▶ _WRITTEN TASK_
Exactly the lines from the one with "focal_35mm: 1146" through the end of the data below must be set down, and no pictures with them.

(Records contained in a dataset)
....
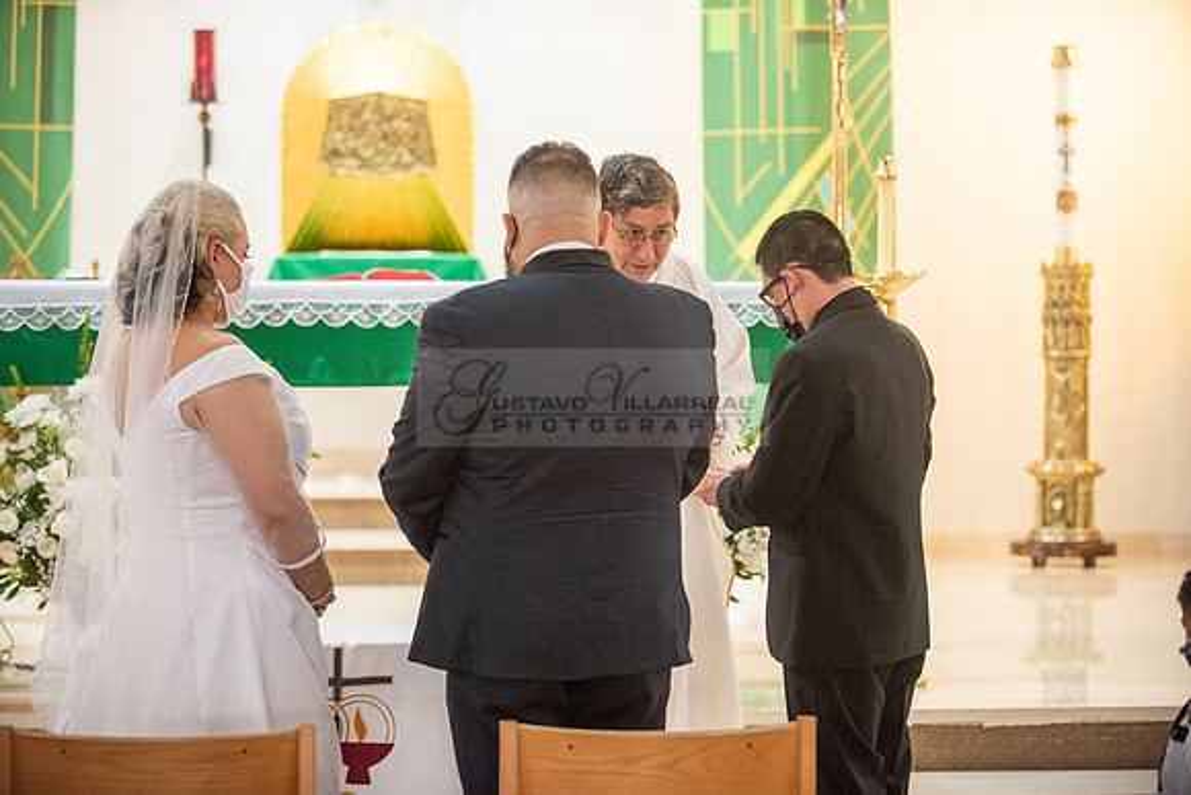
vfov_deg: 14.4
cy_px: 398
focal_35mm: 95
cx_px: 596
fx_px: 3144
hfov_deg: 21.5
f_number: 2.8
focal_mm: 95
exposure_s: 1/160
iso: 2000
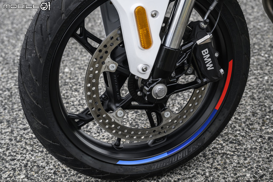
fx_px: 569
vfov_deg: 18.2
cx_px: 136
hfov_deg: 27.0
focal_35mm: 75
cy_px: 91
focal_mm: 75
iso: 250
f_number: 6.3
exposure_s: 1/80
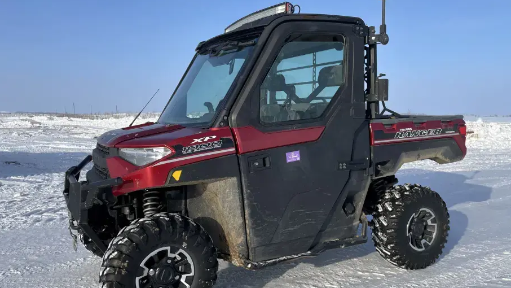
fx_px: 407
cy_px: 156
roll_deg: +1.1
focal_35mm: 30
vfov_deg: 38.9
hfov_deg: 64.3
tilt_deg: -5.2
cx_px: 250
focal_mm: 4.2
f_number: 1.6
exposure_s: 1/4292
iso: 32
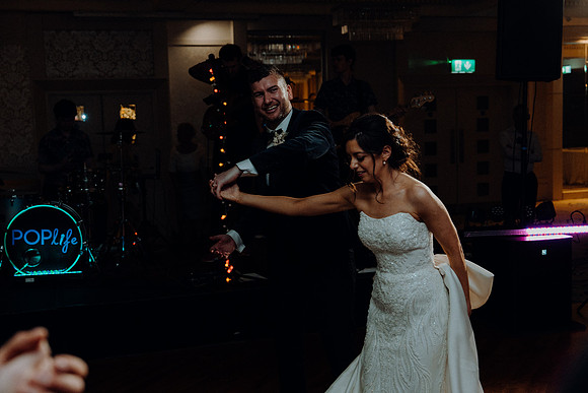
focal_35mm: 45
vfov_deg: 29.9
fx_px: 735
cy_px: 196
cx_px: 294
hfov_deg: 43.6
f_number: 3.5
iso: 2500
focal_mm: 45
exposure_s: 1/160
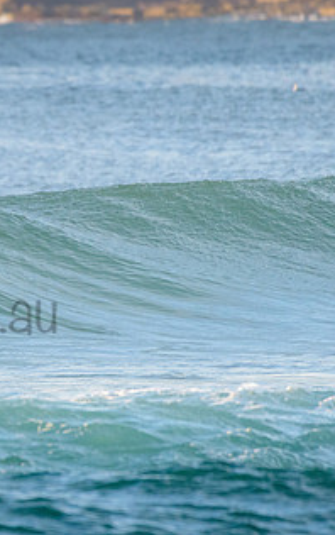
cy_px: 225
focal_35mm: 1146
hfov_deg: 1.1
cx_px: -227
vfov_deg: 1.8
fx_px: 16710
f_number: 5.6
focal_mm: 500
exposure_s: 1/2000
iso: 1400
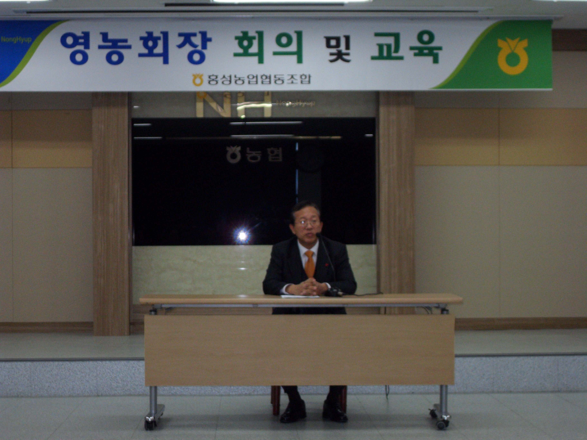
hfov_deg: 24.7
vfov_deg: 18.7
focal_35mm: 79
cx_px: 294
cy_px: 220
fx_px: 1340
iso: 320
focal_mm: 13.5
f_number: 4.4
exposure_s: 1/90
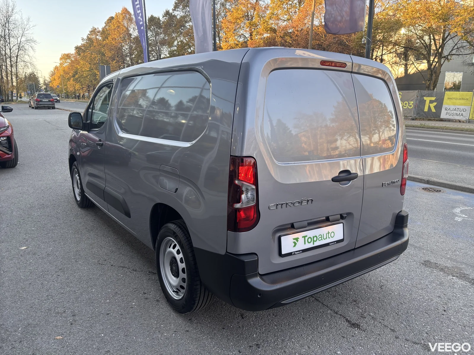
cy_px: 178
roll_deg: +0.9
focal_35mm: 26
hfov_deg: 67.3
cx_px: 237
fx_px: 356
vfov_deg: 53.1
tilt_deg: -11.7
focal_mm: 5.96
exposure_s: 1/148
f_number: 1.6
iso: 40
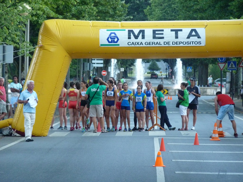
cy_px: 91
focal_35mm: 243
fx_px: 1706
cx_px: 122
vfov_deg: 6.1
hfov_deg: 8.1
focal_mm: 43.3
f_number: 3.7
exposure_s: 1/125
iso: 500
....
▶ _SOLUTION FOR THIS PROBLEM_
focal_35mm: 1146
hfov_deg: 1.1
cx_px: -227
vfov_deg: 1.8
fx_px: 16710
f_number: 5.6
focal_mm: 500
exposure_s: 1/2000
iso: 1400
hfov_deg: 24.7
vfov_deg: 18.7
focal_35mm: 79
cx_px: 294
cy_px: 220
fx_px: 1340
iso: 320
focal_mm: 13.5
f_number: 4.4
exposure_s: 1/90
cy_px: 178
roll_deg: +0.9
focal_35mm: 26
hfov_deg: 67.3
cx_px: 237
fx_px: 356
vfov_deg: 53.1
tilt_deg: -11.7
focal_mm: 5.96
exposure_s: 1/148
f_number: 1.6
iso: 40
cy_px: 91
focal_35mm: 243
fx_px: 1706
cx_px: 122
vfov_deg: 6.1
hfov_deg: 8.1
focal_mm: 43.3
f_number: 3.7
exposure_s: 1/125
iso: 500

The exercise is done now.